# Mayville Buck



## Springer (Dec 21, 2004)

I can't believe this one isn't on here yet.
They are saying 203.


----------



## kvernum3 (Aug 8, 2005)

that seems a bit high


----------



## njsimonson (Sep 24, 2002)

kvernum3 said:


> that seems a bit high


Yeah...like the tines on that hawg. Amazing deer! Any details on the shooter and the hunt?


----------



## CrabClaw (Jul 28, 2008)

I Bet Brett would have shot it if he didn't move to Bismark!! :lol:


----------



## deacon (Sep 12, 2003)

that's me I shot it with my homemade sling shot!!!

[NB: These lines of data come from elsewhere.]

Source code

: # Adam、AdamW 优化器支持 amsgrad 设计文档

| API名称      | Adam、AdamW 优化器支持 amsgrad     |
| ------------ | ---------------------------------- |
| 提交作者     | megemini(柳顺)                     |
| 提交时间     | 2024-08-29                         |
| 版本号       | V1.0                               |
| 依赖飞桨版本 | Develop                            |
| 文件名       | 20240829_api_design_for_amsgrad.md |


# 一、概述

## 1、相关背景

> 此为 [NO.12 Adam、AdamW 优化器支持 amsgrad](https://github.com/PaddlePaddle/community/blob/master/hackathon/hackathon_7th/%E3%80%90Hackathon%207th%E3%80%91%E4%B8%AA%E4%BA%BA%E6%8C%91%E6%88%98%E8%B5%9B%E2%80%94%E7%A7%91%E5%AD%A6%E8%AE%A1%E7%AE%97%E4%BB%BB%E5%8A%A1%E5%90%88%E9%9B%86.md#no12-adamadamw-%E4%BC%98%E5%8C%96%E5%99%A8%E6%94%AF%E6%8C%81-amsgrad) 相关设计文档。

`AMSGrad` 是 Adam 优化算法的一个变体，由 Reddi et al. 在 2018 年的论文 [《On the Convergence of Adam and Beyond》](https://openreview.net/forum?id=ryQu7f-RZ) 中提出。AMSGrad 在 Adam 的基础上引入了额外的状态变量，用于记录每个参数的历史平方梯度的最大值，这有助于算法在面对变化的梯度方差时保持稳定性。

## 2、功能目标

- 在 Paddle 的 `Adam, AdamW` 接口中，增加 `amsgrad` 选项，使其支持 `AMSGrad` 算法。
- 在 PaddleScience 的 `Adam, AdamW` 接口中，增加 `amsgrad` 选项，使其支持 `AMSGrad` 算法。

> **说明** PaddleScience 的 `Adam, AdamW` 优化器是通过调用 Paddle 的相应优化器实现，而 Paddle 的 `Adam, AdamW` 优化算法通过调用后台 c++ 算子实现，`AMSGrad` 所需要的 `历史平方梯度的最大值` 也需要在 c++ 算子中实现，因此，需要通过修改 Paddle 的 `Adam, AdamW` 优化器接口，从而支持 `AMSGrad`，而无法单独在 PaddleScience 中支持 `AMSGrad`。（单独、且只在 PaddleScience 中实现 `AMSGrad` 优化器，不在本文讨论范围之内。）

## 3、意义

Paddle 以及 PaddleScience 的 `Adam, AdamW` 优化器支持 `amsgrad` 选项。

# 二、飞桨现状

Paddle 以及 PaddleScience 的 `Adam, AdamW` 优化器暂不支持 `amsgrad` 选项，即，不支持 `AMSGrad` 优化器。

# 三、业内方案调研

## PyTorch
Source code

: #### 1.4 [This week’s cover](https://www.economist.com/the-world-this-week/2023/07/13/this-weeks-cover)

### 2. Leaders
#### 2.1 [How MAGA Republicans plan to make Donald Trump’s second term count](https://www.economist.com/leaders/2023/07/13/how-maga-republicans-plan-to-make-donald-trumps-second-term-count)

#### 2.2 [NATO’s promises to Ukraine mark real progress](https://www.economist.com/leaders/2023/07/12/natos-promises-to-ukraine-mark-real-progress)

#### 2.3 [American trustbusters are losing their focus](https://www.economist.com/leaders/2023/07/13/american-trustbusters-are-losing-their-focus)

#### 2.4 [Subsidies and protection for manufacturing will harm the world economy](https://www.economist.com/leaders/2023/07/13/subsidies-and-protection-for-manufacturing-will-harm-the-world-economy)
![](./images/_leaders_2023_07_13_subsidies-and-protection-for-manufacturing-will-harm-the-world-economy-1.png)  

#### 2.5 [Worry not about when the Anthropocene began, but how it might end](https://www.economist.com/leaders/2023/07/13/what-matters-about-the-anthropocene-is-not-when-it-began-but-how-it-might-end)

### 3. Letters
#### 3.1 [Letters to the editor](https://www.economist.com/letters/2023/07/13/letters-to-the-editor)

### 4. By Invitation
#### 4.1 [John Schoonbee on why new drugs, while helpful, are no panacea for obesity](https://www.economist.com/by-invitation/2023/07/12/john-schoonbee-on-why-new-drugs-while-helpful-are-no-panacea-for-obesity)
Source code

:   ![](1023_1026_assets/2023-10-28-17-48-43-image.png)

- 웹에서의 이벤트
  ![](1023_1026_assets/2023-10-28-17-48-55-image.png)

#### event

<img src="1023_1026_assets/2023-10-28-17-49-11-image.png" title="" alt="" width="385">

Was trying to keep it a secret until I wrote the book.


----------



## njsimonson (Sep 24, 2002)

What book is that? Madlibs?

I shot this (animal type) in a field near (ND City) with my trusty (weapon). When it first walked out of the shelterbelt I said "(exclamation)!" And felt my (body part) begin to tremble. I steadied myself on a nearby (object) and aimed for its (body part). Two (bird types) flew over at just that moment and I just about (verb, past tense). Regaining my composure I lined up the shot again, this time aiming for the (body part)...


----------



## ImpalaSSpeed96 (Aug 25, 2008)

I could see 203. Regardless of what it scores, hands down no doubt, the buck of a lifetime. Congrats to the hunter who looks to be young. Tough life of huntin ahead of him lol :lol:


----------